College of Mathematics and System Sciences, Xinjiang University, Urumqi, China.
School of Computer Science and Technology, Anhui University, Hefei, China.
BMC Bioinformatics. 2021 May 25;22(1):268. doi: 10.1186/s12859-021-04195-4.
In recent years, various sequencing techniques have been used to collect biomedical omics datasets. It is usually possible to obtain multiple types of omics data from a single patient sample. Clustering of omics data plays an indispensable role in biological and medical research, and it is helpful to reveal data structures from multiple collections. Nevertheless, clustering of omics data consists of many challenges. The primary challenges in omics data analysis come from high dimension of data and small size of sample. Therefore, it is difficult to find a suitable integration method for structural analysis of multiple datasets.
In this paper, a multi-view clustering based on Stiefel manifold method (MCSM) is proposed. The MCSM method comprises three core steps. Firstly, we established a binary optimization model for the simultaneous clustering problem. Secondly, we solved the optimization problem by linear search algorithm based on Stiefel manifold. Finally, we integrated the clustering results obtained from three omics by using k-nearest neighbor method. We applied this approach to four cancer datasets on TCGA. The result shows that our method is superior to several state-of-art methods, which depends on the hypothesis that the underlying omics cluster class is the same.
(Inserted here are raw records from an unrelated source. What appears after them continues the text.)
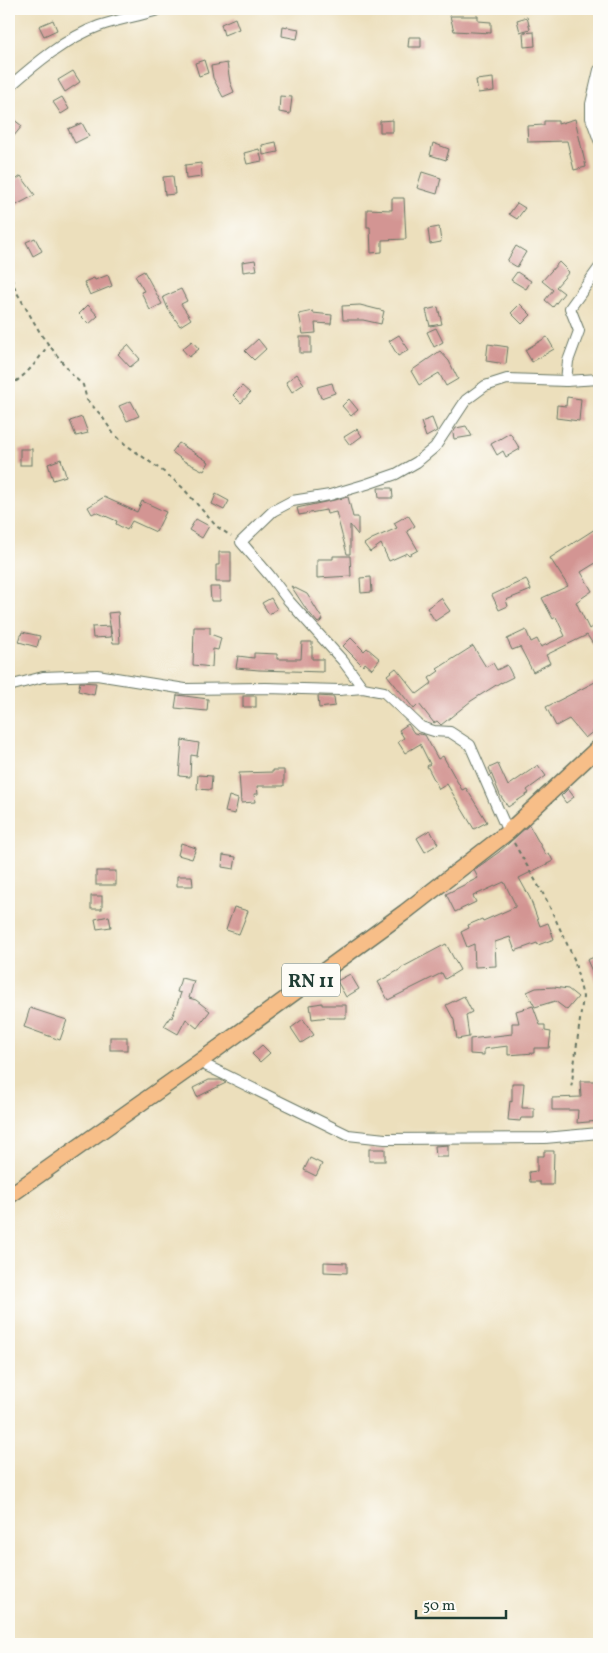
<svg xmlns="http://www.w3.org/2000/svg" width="608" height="1653" font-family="Vollkorn,serif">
	<rect width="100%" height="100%" fill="#fdfcf7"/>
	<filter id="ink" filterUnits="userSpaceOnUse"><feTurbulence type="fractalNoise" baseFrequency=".02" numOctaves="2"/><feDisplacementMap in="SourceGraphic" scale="10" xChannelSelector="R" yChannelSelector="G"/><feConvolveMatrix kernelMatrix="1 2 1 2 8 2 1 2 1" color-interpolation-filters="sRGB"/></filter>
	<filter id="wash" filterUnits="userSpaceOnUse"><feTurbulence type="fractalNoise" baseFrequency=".0096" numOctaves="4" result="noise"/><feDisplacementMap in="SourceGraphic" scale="20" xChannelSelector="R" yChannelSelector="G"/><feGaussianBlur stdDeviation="1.12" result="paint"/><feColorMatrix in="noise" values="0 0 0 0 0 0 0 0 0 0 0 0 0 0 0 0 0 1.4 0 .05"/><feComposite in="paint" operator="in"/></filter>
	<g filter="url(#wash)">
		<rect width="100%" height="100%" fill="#ecdfbc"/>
		<g id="blocks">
			<g fill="#d39593">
				<path d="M450 16H478V21L491 22V33L454 31Z"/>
				<path d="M527 17 530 29 520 32 517 20Z"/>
				<path d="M235 18 239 29 224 35 221 24Z"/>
				<path d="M53 20 57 30 44 36 39 26Z"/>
				<path d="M283 26 299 29 297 39 282 36Z"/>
				<path d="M534 32 535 46 524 47 523 33Z"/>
				<path d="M409 37H421V47H408Z"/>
				<path d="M204 60 208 73 199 76 195 63Z"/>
				<path d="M227 63 230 82 234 92 223 97 213 78 211 66Z"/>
				<path d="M73 71 80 82 65 92 58 80Z"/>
				<path d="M493 78 494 91 478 93 476 80Z"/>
				<path d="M280 96 292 97 290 114 279 112Z"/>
				<path d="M62 97 69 109 61 114 53 102Z"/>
				<path d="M13 119 22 126 9 142V124Z"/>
				<path d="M575 119 586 167 574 170 567 141 528 142 527 126 544 125V121H558V124Z"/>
				<path d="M393 120V132H380V121Z"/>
				<path d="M82 123 89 136 75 143 68 129Z"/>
				<path d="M276 142 278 152 263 155 262 145Z"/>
				<path d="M433 143 449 149 446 160 430 155Z"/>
				<path d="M259 149 262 161 247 164 244 153Z"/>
				<path d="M201 163 202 177 186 179 185 165Z"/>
				<path d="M422 172 441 178 437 194 417 188Z"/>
				<path d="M21 176 35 195 9 209V185Z"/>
				<path d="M173 176 175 194 165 195 163 177Z"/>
				<path d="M392 198H404L406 239 382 240V252L371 253 370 227H367V209L392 210Z"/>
				<path d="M517 203 525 208 517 219 509 214Z"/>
				<path d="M439 227 441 242 430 244 428 229Z"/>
				<path d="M35 238 42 251 33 256 26 242Z"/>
				<path d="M516 246 526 252 517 267 507 261Z"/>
				<path d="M255 260 257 270 243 272 242 262Z"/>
				<path d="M559 262 569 272 556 287 564 293 553 307 545 300 553 290 542 281Z"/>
				<path d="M144 271 162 304 150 310 141 292 144 291 135 276Z"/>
				<path d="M517 272 531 281 526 289 511 280Z"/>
				<path d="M108 275 112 286 90 295 84 282 94 278 95 280Z"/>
				<path d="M181 289 187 301 181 304 191 319 180 326 168 309 163 297Z"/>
				<path d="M520 304 531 315 522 324 511 313Z"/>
				<path d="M88 305 98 316 89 324 79 314Z"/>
				<path d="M360 305 384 311 381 324 363 320H343L342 306Z"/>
				<path d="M438 307 442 324 430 326 426 310Z"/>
				<path d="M313 311V313L332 315 331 324 315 323 316 333 303 334 299 314Z"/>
				<path d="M436 328 443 342 434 347 427 332Z"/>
				<path d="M399 335 409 350 398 356 389 341Z"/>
				<rect x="300" y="337" width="11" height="16"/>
				<path d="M547 337 554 349 532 362 525 350Z"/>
				<path d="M258 339 266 349 254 360 245 351Z"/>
				<path d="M192 341 199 349 189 357 182 349Z"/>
				<path d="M488 344 508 347 506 364 486 361Z"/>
				<path d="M128 345 140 359 130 367 118 354Z"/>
				<path d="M440 351 449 361 458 379 446 386 439 373 419 385 411 371Z"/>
				<path d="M297 374 304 384 292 392 286 382Z"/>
				<path d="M332 383 335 393 321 398 317 387Z"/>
				<path d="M242 386 250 393 241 403 233 395Z"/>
				<path d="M567 397 581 399 579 421 556 418 557 405 566 406Z"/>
				<path d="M349 399 358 410 351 416 342 406Z"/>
				<path d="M131 401 139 416 127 421 119 406Z"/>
				<path d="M82 417 88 433 76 436 70 421Z"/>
				<path d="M432 418 437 431 426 437 421 422Z"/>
				<path d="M466 426 472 436 454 439 453 433 456 428Z"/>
				<path d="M357 429 362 436 350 445 344 437Z"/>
				<path d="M510 433 520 449 506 457 503 451 497 455 491 444Z"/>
				<path d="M179 443 209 462 204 471 184 461 172 452Z"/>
				<rect x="20" y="449" width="12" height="16"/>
				<path d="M61 459 66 476 53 480 48 464Z"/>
				<path d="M378 488H392L393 498H379Z"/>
				<path d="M216 494 229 501 224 510 212 504Z"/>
				<path d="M104 497 137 512 142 501 166 512 156 532 132 521 127 530 116 524 117 521 96 512 92 514 88 507Z"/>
				<path d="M348 497 353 517H358V535L350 525V554H347L336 512 327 514 326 510 299 515 297 508Z"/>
				<path d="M408 515 415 526 407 531 418 550 409 555 407 553 389 561 381 544 370 552 364 544 372 539 397 528 394 523Z"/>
				<path d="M196 519 209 526 202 538 189 530Z"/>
				<path d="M595 529 599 535V561L581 572 592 591 576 602 589 629 599 622V653L587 635 546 655 550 663 533 672 520 647 512 650 507 639 526 630 531 642 537 639 541 647 565 636 556 617 553 619 542 598 568 586 550 558Z"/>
				<path d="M219 552H231V582H216V565H219Z"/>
				<path d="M333 556H350L351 576 317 578V559H333Z"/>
				<path d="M371 577 372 592 361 593 360 578Z"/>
				<path d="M526 579 531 590 506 600 508 606 499 610 492 595Z"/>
				<path d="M291 586 307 594 323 620 318 623 306 609Z"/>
				<path d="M210 587H220V601H211Z"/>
				<path d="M271 598 277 609 269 614 262 603Z"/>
				<path d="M441 598 450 611 435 621 427 608Z"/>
				<path d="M118 612 120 643H113L108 613Z"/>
				<path d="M110 626 111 637 93 638 92 627Z"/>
				<path d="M194 627H210V634L221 638 218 650 213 649 212 667 193 665Z"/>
				<path d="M22 632 40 636 37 647 19 642Z"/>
				<path d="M351 638 364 651 367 648 380 659 372 669 365 663 363 666 343 646Z"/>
				<path d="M302 642H312V659H323V672L259 670 236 668 238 656 254 658V653L277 654V659H301Z"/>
				<path d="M473 646 486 667 493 663 497 670 507 665 513 677 501 683V682L471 701 441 725 437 721 434 723 419 704 414 709 387 675 396 668 417 694 432 683 429 678 439 671 437 669Z"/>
				<path d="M599 680V727L585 738 569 719 556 726 546 707Z"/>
				<path d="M80 682 96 683 94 695 78 691Z"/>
				<path d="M177 695 208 699 207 711 175 708Z"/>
				<rect x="243" y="696" width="13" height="11"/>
				<path d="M318 696 334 697 335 706 319 708Z"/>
				<path d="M408 724 414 733 425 735 438 759 443 756 462 790 466 788 487 822 474 829 447 784 439 789 427 766 430 764 420 744 405 753 398 742 404 738 399 730Z"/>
				<path d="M182 740 199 743 197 756 191 755 190 777 179 776Z"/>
				<path d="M498 764 508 786 538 765 546 776 527 790 529 793 508 807 500 795 489 768Z"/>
				<path d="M273 770H284V786H257L258 794H254L255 802 241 803 239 773 273 772Z"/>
				<path d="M198 775 212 776 211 790 197 789Z"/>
				<path d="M568 789 574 797 566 803 561 796Z"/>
				<path d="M229 796 238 799 235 814 225 812Z"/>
				<path d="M529 825 546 855 549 853 553 861 519 878 530 898 540 926 548 923 554 939 538 945 537 943 515 951 510 937 495 942 496 966 475 967 474 944 467 947 461 932 469 928 468 925 482 919 483 921 515 907V904L504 882 473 896 476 902 455 912 446 894 478 878 474 870 499 852Z"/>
				<path d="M430 830 438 844 425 852 417 838Z"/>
				<path d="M181 843 196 848 192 859 178 855Z"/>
				<path d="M223 855 236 857 234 869 222 867Z"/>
				<rect x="96" y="871" width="20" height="14"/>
				<path d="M177 876H192L193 886H177Z"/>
				<rect x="91" y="896" width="11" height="13"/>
				<path d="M234 907 248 911 239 934 226 930Z"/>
				<path d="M109 916 111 927 97 929 95 919Z"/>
				<path d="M446 944 460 970 445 979 442 973 388 1000 378 982 401 969V968Z"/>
				<path d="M599 955V987L587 960Z"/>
				<path d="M350 974 359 989 346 997 337 981Z"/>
				<path d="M181 978 194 981 189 998 196 1000 210 1011 197 1028 186 1019 178 1034 164 1026 170 1017 172 1018 181 993 177 992Z"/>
				<path d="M554 987 568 989 578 997 567 1010 555 1001 535 1007 527 992 536 988Z"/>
				<path d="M464 996 472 1012 466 1015 469 1037 457 1039 454 1020 446 1005Z"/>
				<path d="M322 1003V1005H346V1018H329V1017L312 1019 310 1005Z"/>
				<path d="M533 1006 540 1025H545V1031L551 1032 549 1048H534V1053L508 1055V1046L484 1049V1055L470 1054V1039L512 1034V1023H519L516 1011Z"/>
				<path d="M30 1008 67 1020 60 1040 24 1027Z"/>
				<path d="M303 1019 314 1035 301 1043 291 1028Z"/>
				<rect x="110" y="1037" width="17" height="13"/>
				<path d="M262 1045 270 1053 260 1062 252 1054Z"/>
				<path d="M209 1080H221L226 1083 197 1097 193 1088Z"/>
				<path d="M580 1081H599V1121L577 1123 578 1110H552V1098L581 1097Z"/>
				<path d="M512 1083H524L522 1108H534V1118H521L520 1121 508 1120 510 1101 512 1102Z"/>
				<path d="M448 1145V1157H436L435 1146Z"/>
				<rect x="369" y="1149" width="16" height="12"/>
				<path d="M544 1151H554L553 1185H540V1182H530L529 1172 537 1171V1156H544Z"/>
				<path d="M310 1158 322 1164 316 1176 304 1170Z"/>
				<path d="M324 1262 347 1263V1273L324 1272Z"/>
			</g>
		</g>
	</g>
	<g filter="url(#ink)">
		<use href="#blocks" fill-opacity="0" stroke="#677664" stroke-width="1"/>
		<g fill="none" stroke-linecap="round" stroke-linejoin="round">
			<defs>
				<g id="minor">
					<path d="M599 70 591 104V118L599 140"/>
					<path d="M9 87C35 64 66 38 99 26 119 19 140 16 160 9"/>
					<path d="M566 381 599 379"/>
					<path d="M9 686 43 677 97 675 185 689 266 688 339 690 363 688 384 692 421 727 434 731 450 732 470 745 508 832"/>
					<path d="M363 688 343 661 288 600 270 576 241 542 273 511 292 501 330 495 367 484 396 474 417 462 435 447 466 400 485 386 507 379 566 381 568 361 579 331 570 308 599 268"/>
					<path d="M199 1062 348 1135 385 1139 545 1138 599 1133"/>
				</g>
				<path id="primary" d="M9 1196 199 1062 405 912 508 832 599 747"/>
			</defs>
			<use href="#minor" stroke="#677664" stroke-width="12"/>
			<use href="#primary" stroke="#677664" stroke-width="18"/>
			<g stroke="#677664" stroke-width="2" stroke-dasharray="4 4" stroke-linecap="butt">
				<path d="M9 271 16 291 42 336 73 376 83 385 87 400 101 415 113 433 125 444 168 475 183 488 216 526 231 536"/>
				<path d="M9 386C27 375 37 362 48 345"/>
				<path d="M514 843 546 899 574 959 583 997 571 1089"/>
			</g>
			<use href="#minor" stroke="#fff" stroke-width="10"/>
			<use href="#primary" stroke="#f7be88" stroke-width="15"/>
		</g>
	</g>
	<g text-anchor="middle" stroke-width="5" stroke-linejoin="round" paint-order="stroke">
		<rect fill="#fdfcf7" stroke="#62766e" stroke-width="1" x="282" y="963.5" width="58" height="33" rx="4"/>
		<g font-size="19" font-weight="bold" fill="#1f3d34">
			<text x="311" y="987">RN 11</text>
		</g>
	</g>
	<rect width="608" height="1653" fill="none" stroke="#fdfcf7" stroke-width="30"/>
	<path d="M416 1610v8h90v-8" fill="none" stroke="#1f3d34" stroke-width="2.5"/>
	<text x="423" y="1610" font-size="15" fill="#1f3d34" stroke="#fdfcf7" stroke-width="4" paint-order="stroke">50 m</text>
</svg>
Particularly, our approach has better performance than compared approaches when the underlying clusters are inconsistent. For patients with different subtypes, both consistent and differential clusters can be identified at the same time.
近年来,各种测序技术已被用于收集生物医学组学数据集。通常可以从单个患者样本中获得多种类型的组学数据。组学数据聚类在生物和医学研究中起着不可或缺的作用,有助于揭示来自多个集合的数据结构。然而,组学数据聚类包含许多挑战。组学数据分析中的主要挑战来自于数据的高维性和样本的小尺寸。因此,很难找到一种合适的方法来对多个数据集进行结构分析。
本文提出了一种基于 Stiefel 流形的多视图聚类方法(MCSM)。MCSM 方法包括三个核心步骤。首先,我们建立了一个同时聚类问题的二进制优化模型。其次,我们基于 Stiefel 流形通过线性搜索算法求解了优化问题。最后,我们使用 K-最近邻方法整合了从三种组学中获得的聚类结果。我们在 TCGA 上的四个癌症数据集上应用了这种方法。结果表明,我们的方法优于几种最先进的方法,这取决于假设潜在的组学聚类类是相同的。
特别是当潜在的聚类不一致时,我们的方法比比较方法具有更好的性能。对于具有不同亚型的患者,可以同时识别一致和差异聚类。